Liebeserklärung ans Theater

Auch auf den Bühnen war dieser Jürgen Holtz ein mutiger Mensch – in den Geschichtswerkstätten von Einar Schleef in Frankfurt, mit neuen Texten von Rainald Goetz bis hin zu den zersplitternden Castorf-Arbeiten zum Schluss.
Das Verhältnis allerdings zum Theater selbst blieb nachhaltig gestört – die latente Ödnis im subventionierten Routinebetrieb störte ihn, in diesem System sah er auch Kolleginnen und Kollegen verkümmern: Jeder und jede sei sich nur mehr selbst am nächsten.

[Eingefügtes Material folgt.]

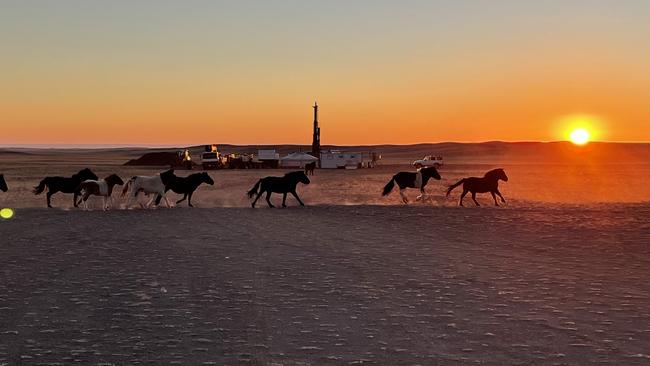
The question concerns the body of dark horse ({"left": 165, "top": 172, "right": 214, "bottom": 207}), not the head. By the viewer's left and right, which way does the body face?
facing to the right of the viewer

Und trotzdem – am Ende stand auch für diesen unanpassbaren Geist stets die Liebeserklärung ans Theater:
"Das Theater ist eine notwendige Angelegenheit, schon alleine deshalb, weil es unwiederholbar ist. Was gibt es in der Kunst, das unwiederholbar ist? Jeder Abend ist ein Moment und der kann groß sein."